--- start Passage provided ---

Steve Walker (Quietman), Saturday, 28 February 2004 04:27 (twenty years ago) link

For Barabara Pym, I think A Dear Gazelle. I reckon don't read too many book by her in a row or you will start to think she only has one story to tell. For Alice Monro, short stories, especially Lives of Girls and Women. This is just my opinion though

isadora (isadora), Saturday, 28 February 2004 04:38 (twenty years ago) link

I'd read Barbara Pym in order of publication:
Some Tame Gazelle, Excellent Women, Jane and Prudence, Less Than Angels, A Glass of Blessings, No Fond Return of Love,
Quartet in Autumn, The Sweet Dove Died, A Few Green Leaves, An Unsuitable Attachment. Mind the gap between No Fond Return and Quartet in Autumn (which I think her best book) - she could get nothing published for 16 years, though popular. Publishers considered her out of fashion. Then two books published posthumously: Crampton Hodnet and An Academic Question.

I've never read Alice Munro, but if she compares to Barbara Pym for subtlety and wry portrayals of the human condition, I'll have to start. I'd also recommend Penelope Fitzgerald.

--- end Passage provided ---
--- start Given information ---

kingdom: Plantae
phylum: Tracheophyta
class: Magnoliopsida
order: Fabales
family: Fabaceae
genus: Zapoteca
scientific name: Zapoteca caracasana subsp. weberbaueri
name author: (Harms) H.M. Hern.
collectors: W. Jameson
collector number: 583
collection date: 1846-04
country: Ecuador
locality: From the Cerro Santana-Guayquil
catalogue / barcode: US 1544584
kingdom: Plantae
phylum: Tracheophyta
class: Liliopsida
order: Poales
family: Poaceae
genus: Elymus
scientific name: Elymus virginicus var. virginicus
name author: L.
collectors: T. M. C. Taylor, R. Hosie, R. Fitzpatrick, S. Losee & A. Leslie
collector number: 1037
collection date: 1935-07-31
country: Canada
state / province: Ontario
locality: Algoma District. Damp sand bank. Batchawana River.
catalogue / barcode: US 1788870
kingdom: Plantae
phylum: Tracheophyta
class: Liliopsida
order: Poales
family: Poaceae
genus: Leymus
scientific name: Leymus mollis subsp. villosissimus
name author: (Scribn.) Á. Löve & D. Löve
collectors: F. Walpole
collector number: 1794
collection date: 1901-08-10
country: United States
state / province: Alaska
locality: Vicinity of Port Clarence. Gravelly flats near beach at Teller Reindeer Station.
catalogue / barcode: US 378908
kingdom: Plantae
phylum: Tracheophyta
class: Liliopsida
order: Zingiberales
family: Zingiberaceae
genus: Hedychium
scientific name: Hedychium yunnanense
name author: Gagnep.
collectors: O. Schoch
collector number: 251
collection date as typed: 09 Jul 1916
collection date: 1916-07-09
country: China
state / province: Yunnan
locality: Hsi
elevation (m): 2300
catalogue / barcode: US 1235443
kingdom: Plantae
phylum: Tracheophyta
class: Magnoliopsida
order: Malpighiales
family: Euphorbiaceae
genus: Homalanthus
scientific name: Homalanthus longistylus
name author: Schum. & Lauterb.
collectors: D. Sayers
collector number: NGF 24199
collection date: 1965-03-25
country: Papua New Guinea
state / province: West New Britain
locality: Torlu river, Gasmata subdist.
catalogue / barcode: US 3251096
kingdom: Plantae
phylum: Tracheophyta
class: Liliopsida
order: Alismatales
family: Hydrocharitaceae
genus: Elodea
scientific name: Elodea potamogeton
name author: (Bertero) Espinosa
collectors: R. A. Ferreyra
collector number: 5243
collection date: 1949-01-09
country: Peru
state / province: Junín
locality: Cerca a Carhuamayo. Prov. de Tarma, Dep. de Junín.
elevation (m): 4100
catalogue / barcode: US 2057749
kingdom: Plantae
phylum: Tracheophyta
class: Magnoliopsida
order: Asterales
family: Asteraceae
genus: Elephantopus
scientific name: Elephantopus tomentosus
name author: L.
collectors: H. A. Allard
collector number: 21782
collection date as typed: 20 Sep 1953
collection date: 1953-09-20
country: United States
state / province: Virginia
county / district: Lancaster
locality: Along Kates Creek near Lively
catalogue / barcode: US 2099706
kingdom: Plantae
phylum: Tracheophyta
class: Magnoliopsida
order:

--- end Given information ---

# Required work:
1. Swap "subtlety" for "precision" in the book-recommendation thread and write out the stretch from "I've never read" through "recommend Penelope Fitzgerald.".
2. Reproduce the records word for word from the line containing "genus: Elodea" through the line containing "elevation (m): 4100", including both of those lines.
The book-recommendation thread has no connection to the records.

# Expected outputs:
1.
I've never read Alice Munro, but if she compares to Barbara Pym for precision and wry portrayals of the human condition, I'll have to start. I'd also recommend Penelope Fitzgerald.

2.
genus: Elodea
scientific name: Elodea potamogeton
name author: (Bertero) Espinosa
collectors: R. A. Ferreyra
collector number: 5243
collection date: 1949-01-09
country: Peru
state / province: Junín
locality: Cerca a Carhuamayo. Prov. de Tarma, Dep. de Junín.
elevation (m): 4100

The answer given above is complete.